CHAPTER TWENTY

Paige knew that she needed to see how these cases fit together. She needed to visualize the pattern in them, and that meant getting their details somewhere more physical than a computer screen.

She gestured to the glass board on one side of the room. “I want to construct a timeline, to see if it tells us anything. I need to see this.”

“Sure,” Christopher said. “What are you hoping to find?”

“I want to look at patterns of activity, to see if any cases stand out as potentially the work of our copycat.”

Serial killers often had patterns to the timing of their kills. Those patterns could accelerate, but large deviations for no reason were rarer. If Paige could find one of those, maybe it would indicate a case that wasn’t Lars Ingram’s.

Paige drew a line on the board with a marker, then put in the most recent murders as a starting point, writing the dates and names in red. Those were a known starting point, murders they knew were definitely down to the copycat.

“Ok,” she said, going back to the computer and checking the dates of the murders Lars Ingram was convicted of. She wrote those on the board in green, the kills stretching back three years, with fifteen women that they knew about dead in that time. Already, the intervals between the murders looked messy to her, but she wasn’t sure if that was just normal variability in the data or something else.

Paige kept going, pulling up the missing persons files that seemed even vaguely suspicious and starting to add those dates and names in blue.

“Doesn’t this just confuse things?” Christopher asked. “It’s going to be hard to see real patterns when there are so many dates, and we don’t even know which ones might be relevant.”

Paige shook her head. “We need the data. The more, the better, right now.”

She went to write Nikki Ashenko’s name in, went back to the computer, and checked the date again. She frowned and wrote it on the board, drawing a ring around it and the murder that sat directly above.

“April 19th,” Paige said.

“What about it?” Christopher said.

Paige pointed at the board. “Lars Ingram killed someone on April 19th, three years ago: Bethany Deering. Nikki Ashenko went missing on the same day.”

“Meaning that Ingram couldn’t have killed her,” Christopher said.

“He physically might have been able to, but he’s never committed two separate murders on the same day.”

Paige could see Christopher looking thoughtful now. “Strictly speaking, we don’t know that Nikki Ashenko was murdered. She just went missing. And even if she was killed, we don’t know that it’s related to any of the rest of this.”

Paige could understand his caution, but she still thought that this was their best shot of getting answers in this case. She also thought that there were plenty of reasons why they should assume that this disappearance was connected.

“She was a babysitter, who went missing at night, while two kids were asleep upstairs,” Paige said. “If she were going to run away somewhere, I don’t think she would have abandoned the children to do it. She was early twenties, in a caring profession… she fits the profile.”

“Ok, I’ll agree that it looks pretty good,” Christopher said. “But we would still need to find evidence that she was murdered before we could link it to the rest of this.”

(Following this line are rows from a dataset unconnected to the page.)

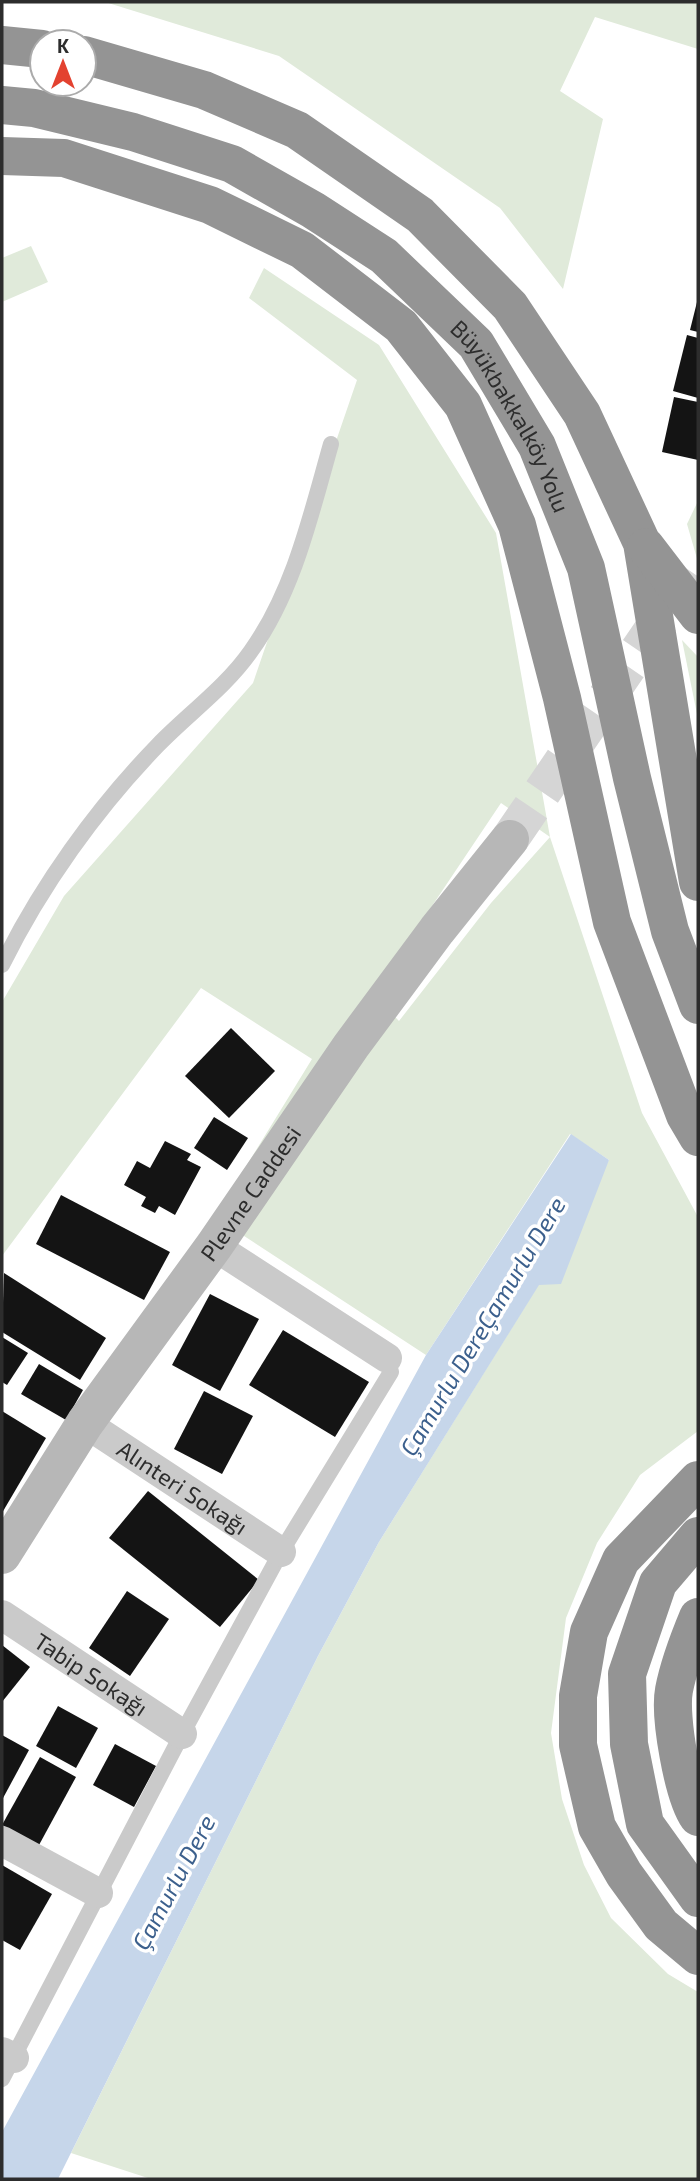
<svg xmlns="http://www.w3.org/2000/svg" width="700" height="2181" font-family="'Exo 2',sans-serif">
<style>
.green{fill:#e0eada;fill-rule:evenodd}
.water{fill:#c6d6ea}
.building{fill:#141414}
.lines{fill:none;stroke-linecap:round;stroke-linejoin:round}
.secondary-tunnel{stroke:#d5d5d5;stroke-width:38;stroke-dasharray:38 19;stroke-linecap:butt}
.lane{stroke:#cacaca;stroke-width:16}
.street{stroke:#cacaca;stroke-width:30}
.secondary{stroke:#b7b7b7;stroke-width:38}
.highway{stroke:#949494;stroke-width:38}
.labels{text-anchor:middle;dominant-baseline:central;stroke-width:7;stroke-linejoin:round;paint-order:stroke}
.street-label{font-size:23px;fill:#2d2d2d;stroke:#fff}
.water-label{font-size:24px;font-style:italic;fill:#3c608d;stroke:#fff}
</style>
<rect width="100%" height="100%" fill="#fff"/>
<g class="green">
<polygon points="105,2 698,2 698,49 595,17 560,91 603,119 563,289 500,208 279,56"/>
<polygon points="31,246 48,282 2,302 2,258"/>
<path d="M264 268 379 345 496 533 550 837 642 1113 698 1217V1431L640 1475 597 1543 566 1618 551 1733 562 1799 584 1865 611 1918 668 1974 698 1992V2179H151L71 2153 318 1656 379 1542 539 1284 609 1160 570 1134 426 1355 215 1217 312 1059 201 988 2 1256V1002L64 896 253 683 357 380 249 298ZM501 803 550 837 491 903 399 1021 373 994Z"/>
<polygon points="698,501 698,562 687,524"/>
<polygon points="682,640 698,657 698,719"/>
</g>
<polygon class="water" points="571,1134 609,1160 561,1284 539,1285 379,1542 318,1656 58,2179 2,2179 2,2132 426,1355"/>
<g class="building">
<polygon points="697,302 698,302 698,332 690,330"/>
<polygon points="687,335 698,338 698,398 673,391"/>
<polygon points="674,397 698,402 698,460 662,452"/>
<polygon points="231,1028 275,1071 229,1118 185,1076"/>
<polygon points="214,1117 248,1138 227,1170 194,1148"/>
<polygon points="165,1141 191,1154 187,1160 201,1167 175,1215 159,1206 155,1213 141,1206 146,1197 124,1185 137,1161 150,1168"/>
<polygon points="61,1195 170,1252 144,1300 36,1244"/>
<polygon points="4,1273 106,1338 80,1380 2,1332"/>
<polygon points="210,1294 259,1319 220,1391 172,1365"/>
<polygon points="283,1330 369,1382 335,1437 249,1385"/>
<polygon points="2,1337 28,1353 7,1385 2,1382"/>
<polygon points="39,1364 83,1390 66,1420 21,1394"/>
<polygon points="204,1391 253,1416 222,1474 174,1449"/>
<polygon points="2,1411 46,1438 2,1513"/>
<polygon points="148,1491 259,1580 220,1627 109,1538"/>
<polygon points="127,1591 169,1619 130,1676 89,1648"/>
<polygon points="2,1645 30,1667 2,1702"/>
<polygon points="58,1706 98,1728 76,1768 36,1746"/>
<polygon points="2,1735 29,1750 2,1800"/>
<polygon points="115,1744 156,1766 134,1807 93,1785"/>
<polygon points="40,1757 76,1777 39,1845 2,1825"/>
<polygon points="2,1865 52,1894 20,1950 2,1940"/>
</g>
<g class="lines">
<polyline class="secondary-tunnel" points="510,839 698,564"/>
<g class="lane">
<path d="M2 965C41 886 96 809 158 745 188 714 226 687 251 651 294 591 311 514 331 444"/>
<polyline points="2,2079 182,1734 281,1552 391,1372 387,1358"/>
</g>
<g class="street">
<polyline points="214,1246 387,1358"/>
<path id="s1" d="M85 1423 281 1552"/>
<path id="s2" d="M2 1615 182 1734"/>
<polyline points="2,1841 98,1893"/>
<polyline points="2,2052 14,2058"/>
</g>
<path class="secondary" id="s3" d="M2 1555 85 1423 214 1246 351 1046 437 930 510 839"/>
<g class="highway">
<polyline points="2,45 42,49"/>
<polyline points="84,55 204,90 297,130 420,215 510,306 582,414 642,543 698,882"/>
<path id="s4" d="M2 105 34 108 133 132 232 164 313 210 384 256 476 344 537 446 586 568 632 778 670 931 698 1005"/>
<polyline points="2,156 64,158 210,205 302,250 401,326 463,405 517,525 562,698 612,922 685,1115 698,1137"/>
<polyline points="646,547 698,615"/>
<polyline points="698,1480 621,1560 589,1632 578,1696 578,1745 597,1827 624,1874 661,1925 698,1956"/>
<polyline points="698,1536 658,1583 627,1674 629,1744 645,1824 698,1898"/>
<path d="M698 1617C688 1641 679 1664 674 1690 669 1716 683 1796 698 1817"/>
</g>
</g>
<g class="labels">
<g class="street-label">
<text stroke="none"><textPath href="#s4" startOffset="623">Büyükbakkalköy Yolu</textPath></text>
<text stroke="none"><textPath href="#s3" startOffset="439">Plevne Caddesi</textPath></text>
<text stroke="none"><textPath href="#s1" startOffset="117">Alınteri Sokağı</textPath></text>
<text stroke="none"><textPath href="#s2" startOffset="107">Tabip Sokağı</textPath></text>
</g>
<g class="water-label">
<text transform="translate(482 1326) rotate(-59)">Çamurlu DereÇamurlu Dere</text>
<text transform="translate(173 1882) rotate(-62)">Çamurlu Dere</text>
</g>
</g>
<rect width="700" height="2181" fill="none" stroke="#2d2d2d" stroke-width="7"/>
<g transform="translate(63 63)"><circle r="33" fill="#ffffff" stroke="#ababab" stroke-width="2"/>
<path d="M0-5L12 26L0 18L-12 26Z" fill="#e34230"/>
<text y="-10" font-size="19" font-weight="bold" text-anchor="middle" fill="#2d2d2d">K</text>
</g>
</svg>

“Did the police search?” Paige asked.

“The file says they conducted a preliminary search but wrote it off as a runaway.”

“Then I think we should check out the area of the disappearance,” Paige said. “We have to know for sure, one way or the other.”

For a moment, Paige thought that Christopher might not agree, but then he nodded sharply. “It’s our best shot. Let’s go.”

*

They drove out to a small town in Virginia, the kind of place that Paige had grown up in. The kind of place where people assumed that everyone knew one another and that things were simply safer. Her own life had proven that wasn’t the case.

Paige didn’t know this particular small town, but she felt as if she did. It had the same kind of general store on the main street, the same cluster of small restaurants that wanted to pull in people from D.C. but mostly just catered to the locals. The same small gas station and collection of small stores that had probably been run by the same people for years.

They drove up to a small house on the edge of the town, where Nikki had been working when she disappeared. It seemed like a perfectly ordinary family home, backing onto a small stretch of woodland, with a single Citroen on the driveway and rose bushes in the garden.

Paige took a copy of the case file with her as she and Christopher went up to knock on the front door. A woman in her forties answered. She was round featured and dark haired, with a slightly harassed look, as if she’d been trying to do too many things at once before the two of them arrived.